Other factors apply. Einstein never said a fair amount of the things commonly attributed to him, or at best said something materially different. And conversely, Einstein acquired the status of "celebrity physicist" and, as such, was called upon in popular contexts to comment on philosophical subjects that were not connected in any way with his scientific studies.

As we've seen several times -- not just here -- whenever the subject of dualism comes up, out come the standard handwaving references to well-known physicists and handwaving displays of egregious misunderstanding of esoteric physical sciences such as quantum mechanics.
 
Should Jabba be surprised to find himself in a branch in which he exists?

Good question.

An extreme implication of the Everett interpretation is that every possible universe exists, and that's what Everett believed. Under that interpretation, it could be argued that Jabba shouldn't be surprised that he exists, if we make certain assumptions about identity and spacetime.

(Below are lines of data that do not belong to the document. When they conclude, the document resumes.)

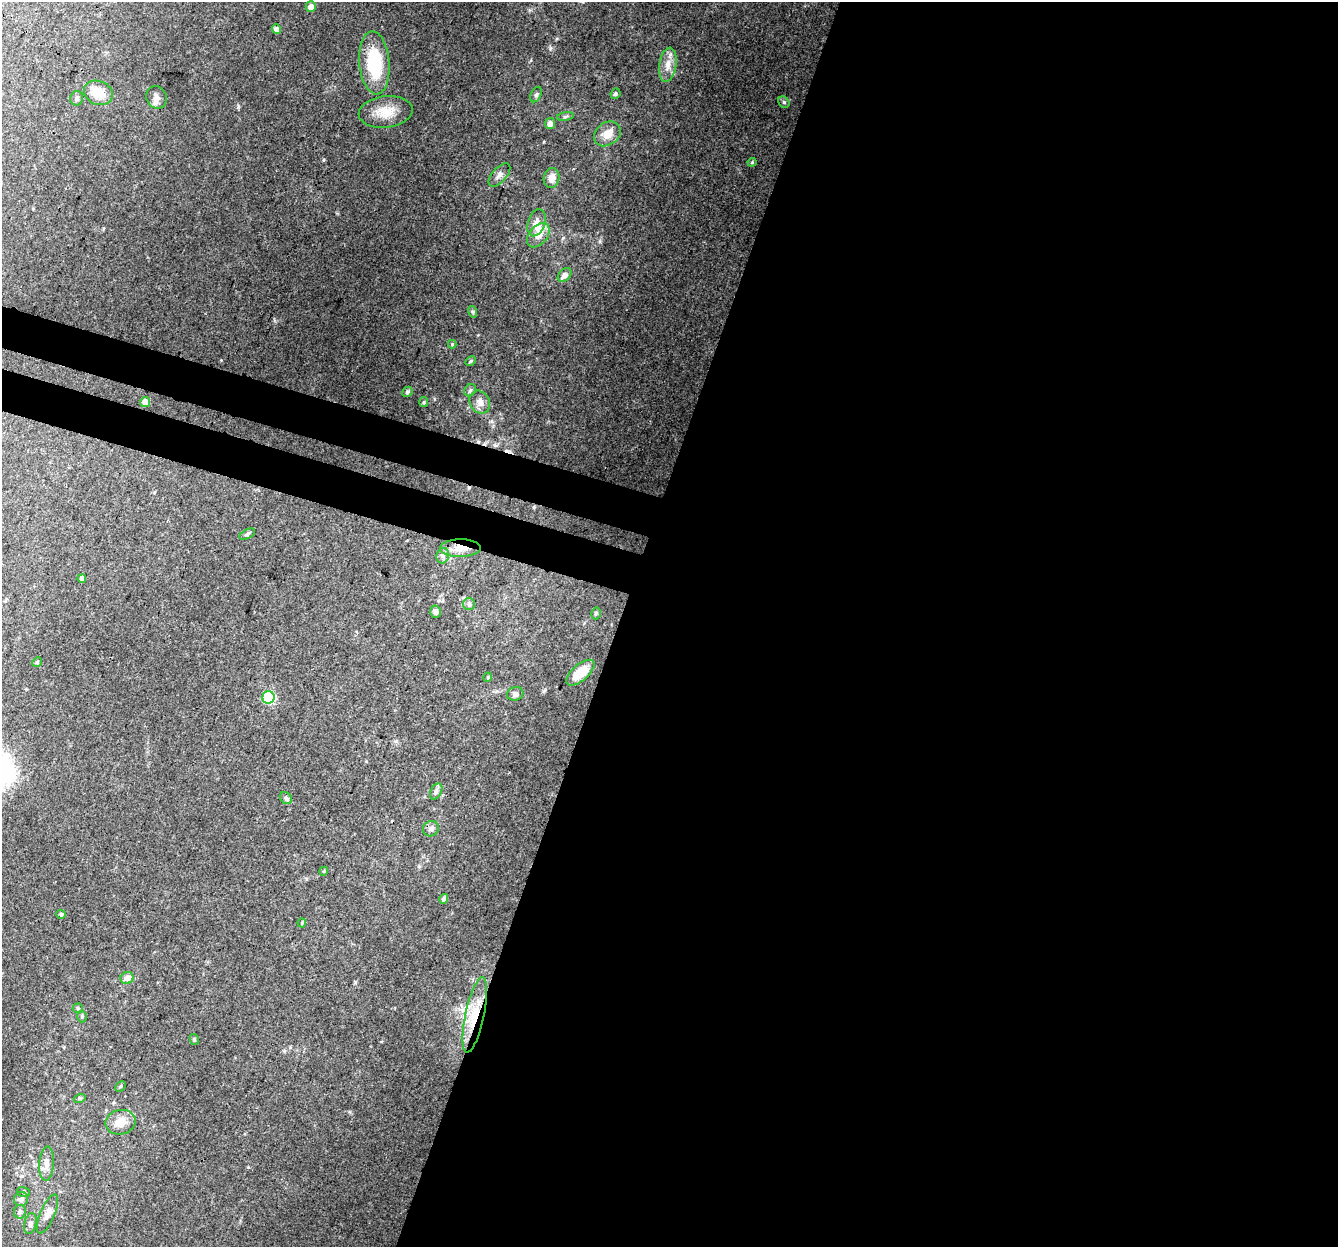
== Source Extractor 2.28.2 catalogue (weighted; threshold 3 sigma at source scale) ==
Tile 12 of 4 x 4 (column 4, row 3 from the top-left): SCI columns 4031-5366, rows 1518-2762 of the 5396 x 5587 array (HDU 1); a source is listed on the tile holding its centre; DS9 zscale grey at full resolution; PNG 1340 x 1249 px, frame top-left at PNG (2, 2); each listed source drawn as its Kron ellipse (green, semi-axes under 4 px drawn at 4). Shown black and unused: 57% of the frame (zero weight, under 3 of 4 exposures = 5% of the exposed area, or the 3 px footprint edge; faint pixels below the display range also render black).
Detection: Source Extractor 2.28.2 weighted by HDU 2 'WHT'; one run over the whole footprint, this tile lists its part. Background 0.0915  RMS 0.0058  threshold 0.0259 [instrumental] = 3 sigma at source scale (4.5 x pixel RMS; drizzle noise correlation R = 1.50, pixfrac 1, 0.0396/0.0396 arcsec/px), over >= 5 px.
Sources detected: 64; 2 cosmic-ray / hot-pixel residue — neither listed nor drawn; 1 inside a brighter listed object's ellipse — not listed separately; the other 61 listed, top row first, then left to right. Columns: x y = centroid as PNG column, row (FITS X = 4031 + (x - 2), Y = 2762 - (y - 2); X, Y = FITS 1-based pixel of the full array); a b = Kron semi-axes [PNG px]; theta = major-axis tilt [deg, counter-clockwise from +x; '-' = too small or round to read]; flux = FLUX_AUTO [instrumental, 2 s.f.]
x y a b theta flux
311 7 5 5 - 3.2
276 29 5 4 - 2.6
374 63 31 15 -85 31
668 65 17 8 81 6
98 93 15 11 -24 11
615 94 5 4 - 0.97
536 95 8 5 62 1.2
156 97 11 10 - 3.1
77 98 7 6 - 1.3
784 102 6 5 - 0.87
386 112 27 16 6 11
565 116 8 4 9 1.1
550 124 5 5 - 3.8
607 134 14 11 36 7.8
752 162 4 4 - 0.6
499 175 14 7 49 2.6
552 178 10 7 78 4.6
536 223 14 8 72 5.1
538 235 14 9 49 5.9
565 275 8 5 46 3.4
473 312 6 4 -72 0.77
452 344 4 4 - 0.54
471 361 6 4 28 0.84
470 390 6 5 - 1.1
407 392 5 4 - 0.93
145 402 5 5 - 4.7
424 402 5 4 - 0.73
480 402 12 9 -57 4.2
247 534 8 4 26 1.2
460 548 20 9 0 7.2
443 556 8 6 78 2.3
82 579 4 4 - 2.6
469 604 6 6 - 1.2
436 612 6 5 - 1.5
596 613 6 4 75 1.1
37 662 5 4 - 0.76
580 673 17 8 41 10
488 677 5 3 - 0.55
515 694 8 7 - 1.7
268 697 6 6 - 48
436 791 8 5 63 1.6
286 798 7 5 -45 1.1
431 829 8 7 - 1.8
324 871 4 3 - 0.56
444 899 5 4 - 1.8
61 914 5 4 - 1.5
302 923 4 4 - 0.57
127 978 6 6 - 3.4
78 1008 5 5 - 0.76
475 1015 38 9 78 17
82 1016 6 4 88 1.1
194 1039 5 4 - 1.1
120 1086 6 3 45 0.7
80 1098 6 3 18 0.7
120 1122 15 12 11 7.3
47 1164 17 7 86 3.9
24 1192 6 5 - 1.1
21 1199 7 7 - 2.4
20 1212 7 6 - 1.5
47 1214 21 7 67 5.1
30 1224 11 6 76 1.9
Overlapping masked pixels (flux is a lower limit): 2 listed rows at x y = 460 548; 475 1015
Unlisted compact peaks at least as high as the median listed source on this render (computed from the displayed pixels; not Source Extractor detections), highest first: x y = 550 48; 238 107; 323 160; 544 142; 531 60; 600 241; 248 1167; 355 982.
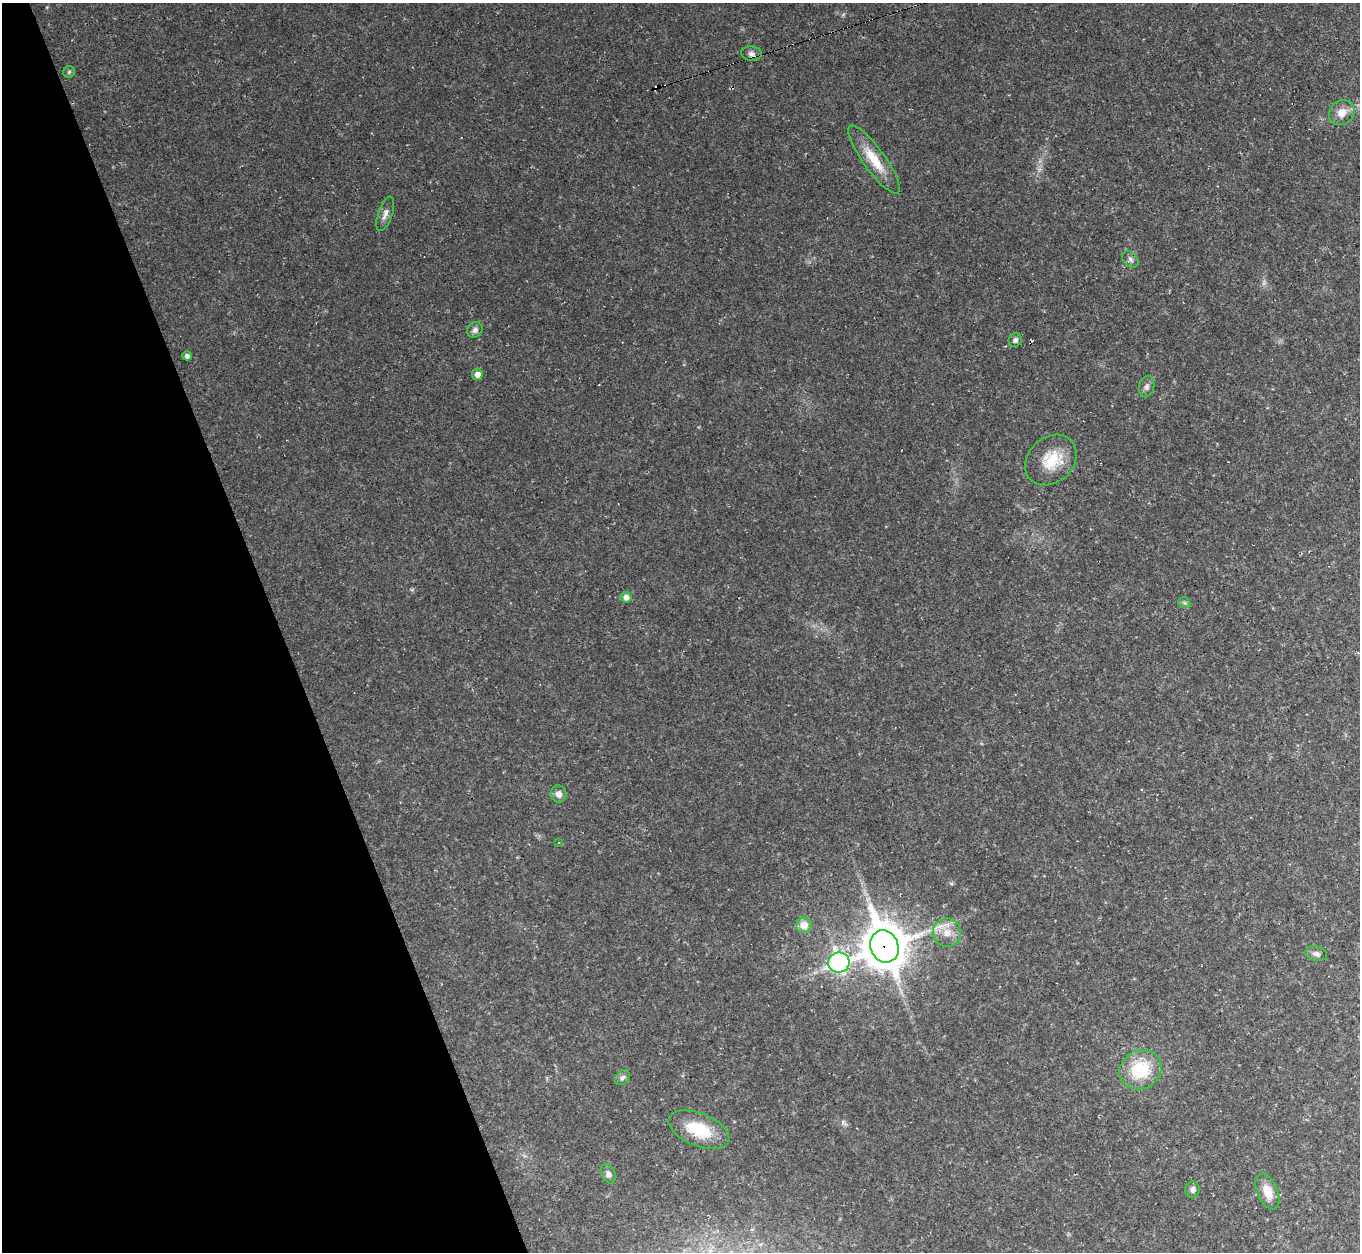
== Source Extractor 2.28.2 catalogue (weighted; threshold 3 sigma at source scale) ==
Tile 5 of 4 x 4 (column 1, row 2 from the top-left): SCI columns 1-1358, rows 2647-3896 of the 5433 x 5419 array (HDU 1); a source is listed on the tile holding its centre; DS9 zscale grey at full resolution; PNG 1362 x 1254 px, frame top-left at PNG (2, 3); each listed source drawn as its Kron ellipse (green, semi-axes under 4 px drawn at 4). Shown black and unused: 20% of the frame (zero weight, under 2 of 3 exposures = <1% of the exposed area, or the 3 px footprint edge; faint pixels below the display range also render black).
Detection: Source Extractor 2.28.2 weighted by HDU 2 'WHT'; one run over the whole footprint, this tile lists its part. Background 0.0461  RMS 0.0073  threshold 0.0328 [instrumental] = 3 sigma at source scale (4.5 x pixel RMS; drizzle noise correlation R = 1.50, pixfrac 1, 0.05/0.05 arcsec/px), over >= 5 px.
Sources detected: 32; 1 too faint to see at this stretch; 4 cosmic-ray / hot-pixel residue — neither listed nor drawn; the other 27 listed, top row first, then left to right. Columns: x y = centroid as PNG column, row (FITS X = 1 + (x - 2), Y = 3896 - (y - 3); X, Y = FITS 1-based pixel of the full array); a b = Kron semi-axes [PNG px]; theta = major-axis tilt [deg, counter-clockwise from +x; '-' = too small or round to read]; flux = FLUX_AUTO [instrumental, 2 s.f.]
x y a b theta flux
751 54 10 7 -8 2.9
69 72 6 5 - 1.2
1342 113 13 12 - 8.3
874 159 41 11 -54 20
385 214 18 7 71 4.1
1130 259 9 7 -46 2.4
475 330 8 7 - 2.6
1015 340 7 6 - 1.9
187 356 5 4 - 2.7
477 374 6 5 - 5.6
1147 387 10 7 76 2.8
1051 460 28 22 43 23
626 597 5 5 - 4.3
1184 603 6 5 - 1.4
559 794 8 8 - 4.4
558 842 3 3 - 0.64
804 925 8 7 - 9.1
947 932 14 14 - 10
884 946 16 14 -71 2400
1316 954 11 7 -12 3
839 962 10 10 - 180
1140 1070 22 19 28 33
622 1077 8 6 46 2.3
699 1130 32 16 -22 30
608 1174 10 7 -63 3.3
1193 1189 8 7 - 2.4
1268 1192 19 10 -67 11
Overlapping masked pixels (flux is a lower limit): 1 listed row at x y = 884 946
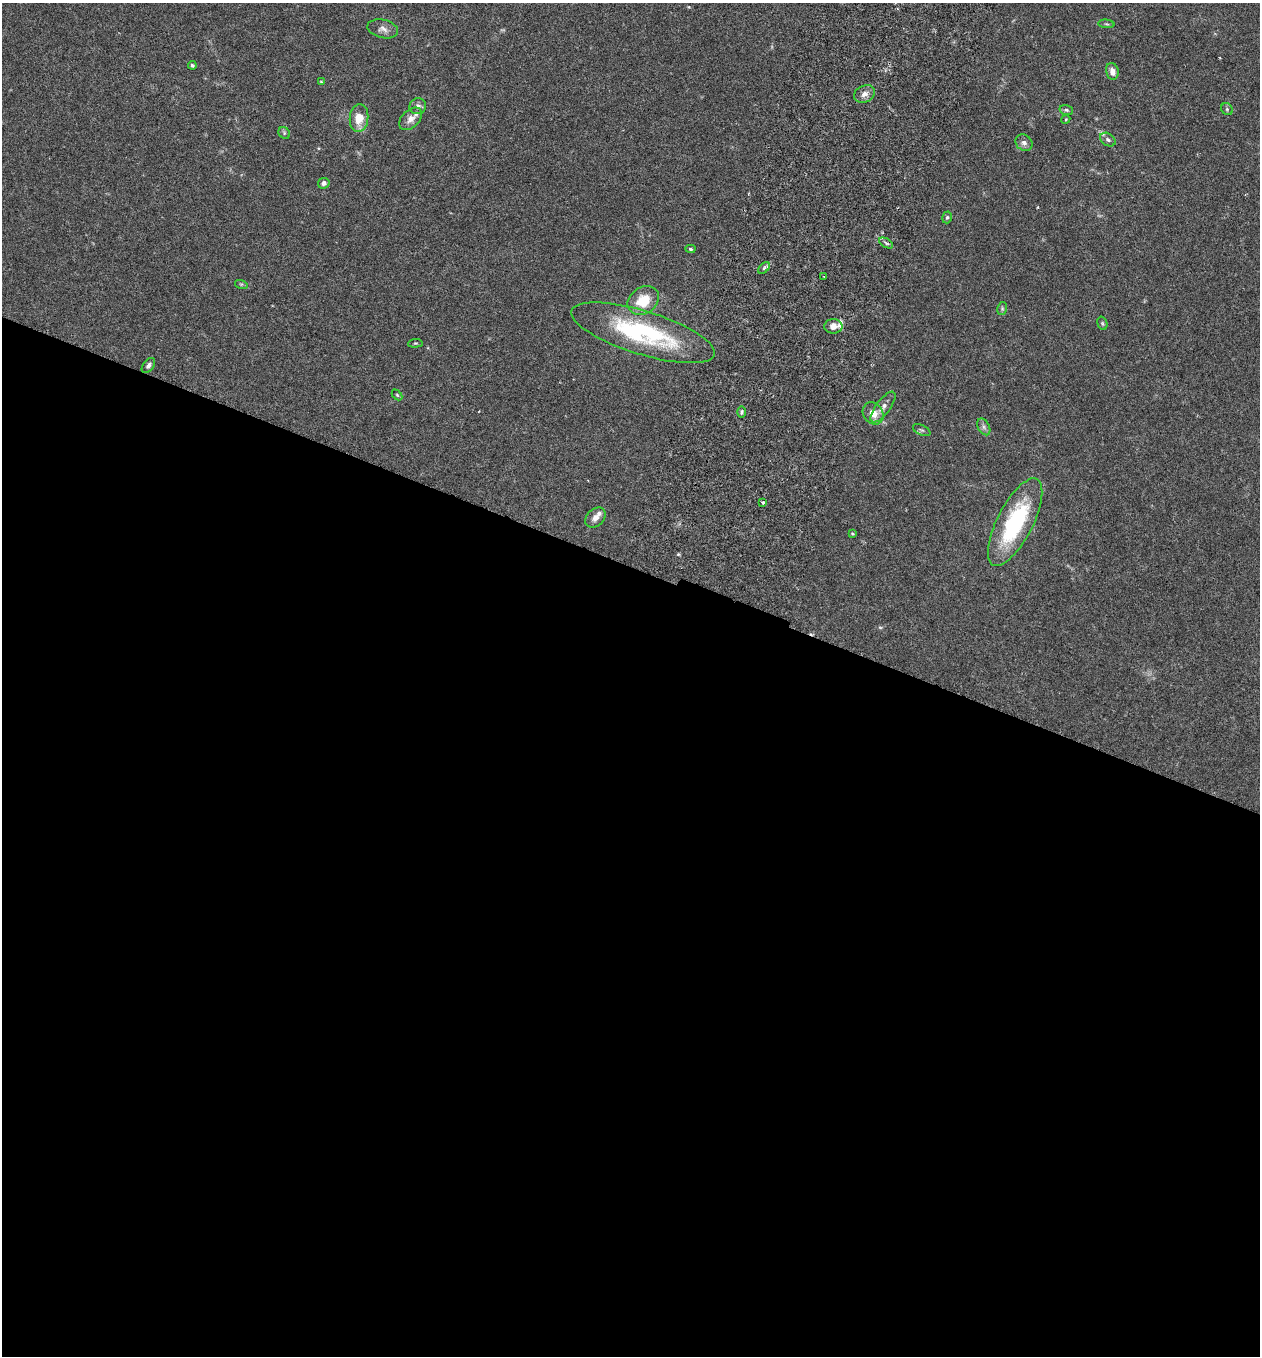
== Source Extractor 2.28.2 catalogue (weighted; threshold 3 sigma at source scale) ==
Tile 14 of 4 x 4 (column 2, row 4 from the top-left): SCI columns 1450-2707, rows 28-1381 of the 5544 x 5466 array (HDU 1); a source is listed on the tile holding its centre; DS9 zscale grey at full resolution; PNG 1262 x 1358 px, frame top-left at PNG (2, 3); each listed source drawn as its Kron ellipse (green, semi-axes under 4 px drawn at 4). Shown black and unused: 58% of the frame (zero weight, under 3 of 6 exposures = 3% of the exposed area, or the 3 px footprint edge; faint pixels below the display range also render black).
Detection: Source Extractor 2.28.2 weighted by HDU 2 'WHT'; one run over the whole footprint, this tile lists its part. Background 0.0171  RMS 0.002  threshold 0.008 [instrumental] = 3 sigma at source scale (4.09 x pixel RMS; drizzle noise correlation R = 1.36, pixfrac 0.8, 0.05/0.05 arcsec/px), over >= 5 px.
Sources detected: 44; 1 too faint to see at this stretch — neither listed nor drawn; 4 inside a brighter listed object's ellipse — not listed separately; the other 39 listed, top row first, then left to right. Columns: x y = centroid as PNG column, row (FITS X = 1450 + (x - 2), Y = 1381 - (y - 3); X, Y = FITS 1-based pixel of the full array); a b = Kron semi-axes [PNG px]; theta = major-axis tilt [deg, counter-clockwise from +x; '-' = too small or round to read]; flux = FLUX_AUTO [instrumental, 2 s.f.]
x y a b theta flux
1106 24 8 3 -5 0.23
383 29 16 9 -13 1
192 65 4 3 - 0.27
1112 71 8 6 -75 1.2
321 82 4 4 - 0.18
864 94 11 8 25 1.1
418 106 8 8 - 0.72
1227 109 6 5 - 0.32
1066 110 7 5 -17 0.36
359 118 14 9 84 3.1
411 119 13 8 44 1.3
1066 119 4 3 - 0.17
284 133 6 5 - 0.3
1108 140 8 6 -34 0.49
1024 143 9 7 -43 0.7
324 183 6 5 - 0.6
947 217 6 4 72 0.32
886 243 8 3 -32 0.3
690 249 5 4 - 0.29
764 268 7 4 45 0.4
824 276 3 2 - 0.15
241 284 6 4 -17 0.25
643 301 17 13 33 4.6
1002 309 6 4 80 0.3
1102 323 7 5 -72 0.27
833 326 9 7 0 1.5
643 333 75 22 -17 24
415 343 7 3 5 0.19
148 365 8 5 53 0.51
397 395 6 4 -45 0.23
883 407 18 7 53 1.3
741 412 6 4 89 0.29
873 413 12 9 -54 2
984 427 9 5 -61 0.57
922 430 9 5 -26 0.47
763 502 3 3 - 0.37
595 517 11 8 44 1.2
1015 522 48 18 63 19
852 533 4 3 - 0.17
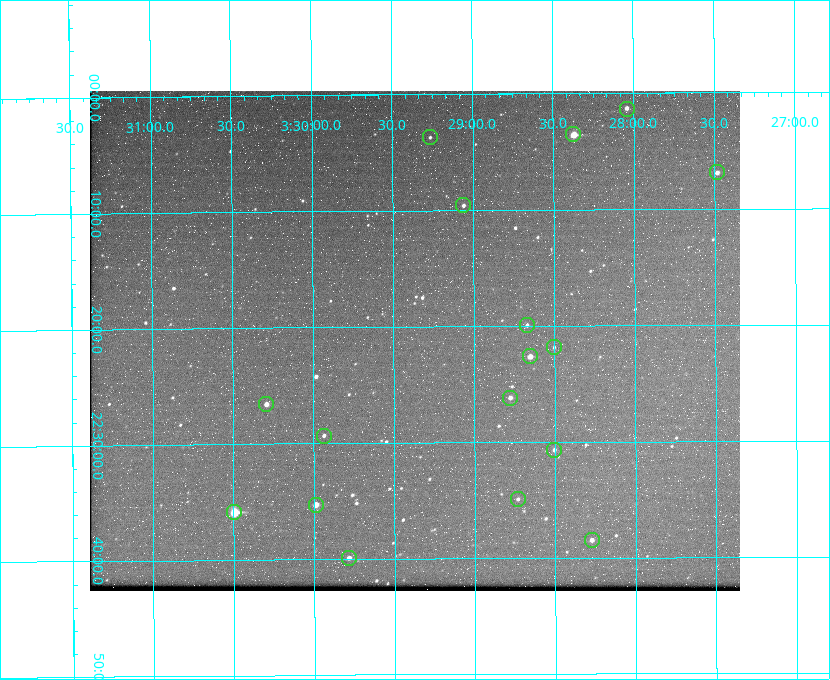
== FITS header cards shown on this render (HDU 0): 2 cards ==
NAXIS1  =                  650 / Width of table row in bytes
NAXIS2  =                  500 / Number of rows in table

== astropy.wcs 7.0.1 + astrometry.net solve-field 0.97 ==
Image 650 x 500 px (HDU 0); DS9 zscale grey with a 90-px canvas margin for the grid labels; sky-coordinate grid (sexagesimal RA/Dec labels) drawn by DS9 from the SOLVED WCS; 17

But what's going to really piss off you guys is, under the same extreme interpretation, there are inevitably branches of the wave function in which Jabba lives a ridiculously long time. Long enough to be rejuvenated by futuristic science. Thereafter, there would be many branches in which Jabba gets killed off, but many other branches where he escapes unscathed. The good news is, that run of Jabba-luck almost certainly will not happen in your branches.

I don't know how long this could go on. To make matters worse, there may already be branches where science has already advanced rapidly and Jabba has already been genetically re-engineered.

Fortunately for you materialists, it's going to be very difficult to prove conclusively that this is the kind of universe we're in. But people are working on it.